══ DATA RECORDS

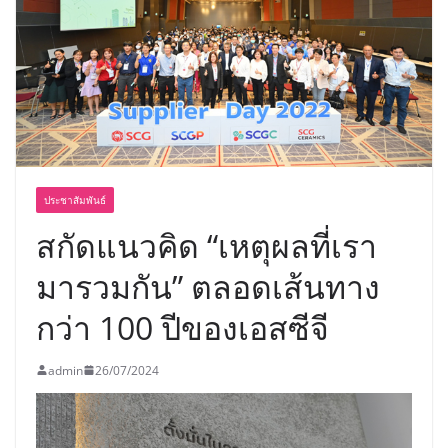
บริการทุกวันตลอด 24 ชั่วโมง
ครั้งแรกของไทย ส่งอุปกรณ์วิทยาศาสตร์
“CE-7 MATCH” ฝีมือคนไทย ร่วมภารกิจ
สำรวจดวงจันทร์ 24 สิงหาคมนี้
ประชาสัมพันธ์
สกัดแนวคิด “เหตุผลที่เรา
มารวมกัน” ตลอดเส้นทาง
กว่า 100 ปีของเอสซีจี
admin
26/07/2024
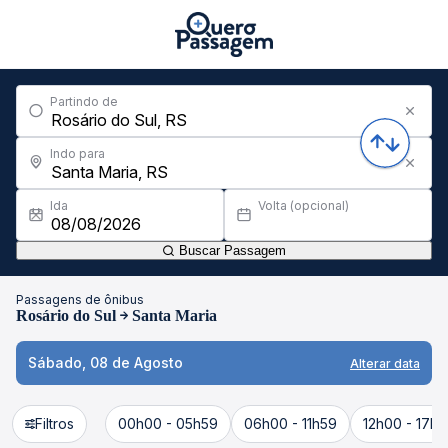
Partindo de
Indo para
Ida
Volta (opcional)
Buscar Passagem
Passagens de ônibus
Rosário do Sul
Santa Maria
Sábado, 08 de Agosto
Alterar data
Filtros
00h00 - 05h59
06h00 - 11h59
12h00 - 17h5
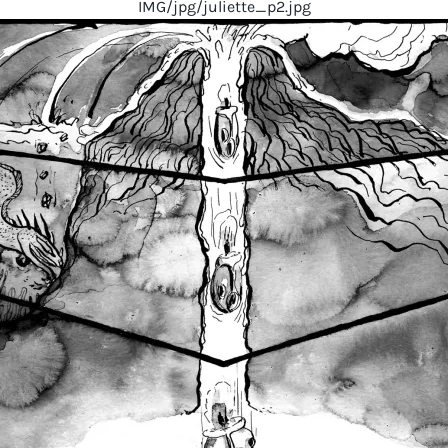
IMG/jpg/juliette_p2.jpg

════
══ DATA RECORDS

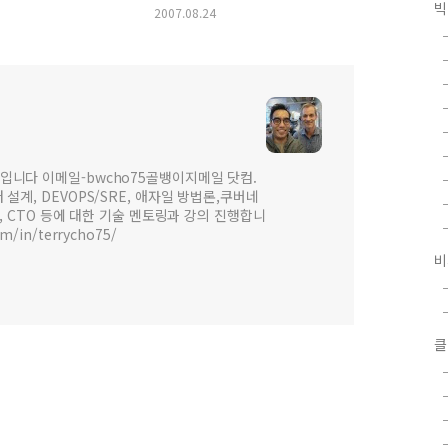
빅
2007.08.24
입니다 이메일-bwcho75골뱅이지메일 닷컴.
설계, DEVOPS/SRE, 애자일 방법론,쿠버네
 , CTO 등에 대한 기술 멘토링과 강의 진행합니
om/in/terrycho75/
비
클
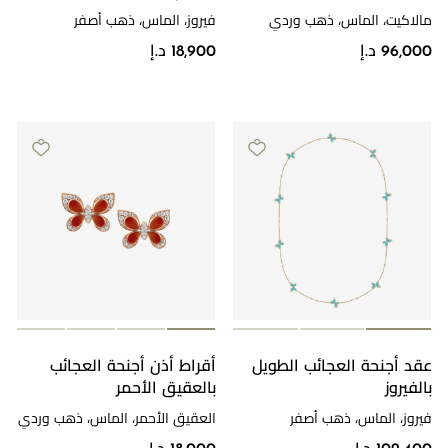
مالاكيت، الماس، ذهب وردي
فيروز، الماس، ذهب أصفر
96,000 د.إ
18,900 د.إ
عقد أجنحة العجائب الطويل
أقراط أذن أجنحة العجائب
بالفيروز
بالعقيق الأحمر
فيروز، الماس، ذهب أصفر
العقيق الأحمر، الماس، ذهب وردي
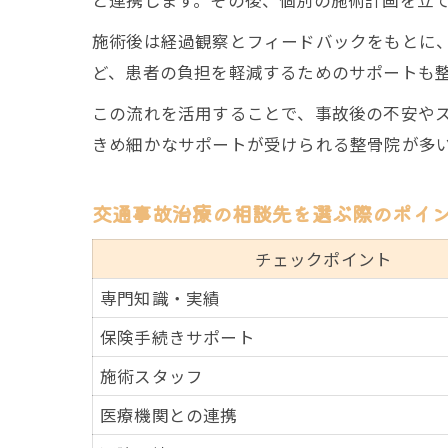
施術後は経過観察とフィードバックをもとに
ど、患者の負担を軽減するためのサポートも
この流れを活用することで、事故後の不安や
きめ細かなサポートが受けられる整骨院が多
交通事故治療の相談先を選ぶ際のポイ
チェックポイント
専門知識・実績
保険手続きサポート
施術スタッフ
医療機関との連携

════
══ DATA RECORDS

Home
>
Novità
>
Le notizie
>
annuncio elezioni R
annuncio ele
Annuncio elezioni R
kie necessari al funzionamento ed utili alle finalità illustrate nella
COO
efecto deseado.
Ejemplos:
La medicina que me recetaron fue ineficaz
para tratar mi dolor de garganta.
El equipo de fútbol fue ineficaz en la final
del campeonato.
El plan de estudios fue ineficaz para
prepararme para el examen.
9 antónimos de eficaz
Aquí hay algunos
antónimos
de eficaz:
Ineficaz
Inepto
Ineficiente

════

● WORK TO BE COMPLETED:
Please pull out every line of the records above that contains the string "para", treating uppercase and lowercase as different.

● ANSWER FOR THIS EXERCISE:
Indo para
para tratar mi dolor de garganta.
El plan de estudios fue ineficaz para
prepararme para el examen.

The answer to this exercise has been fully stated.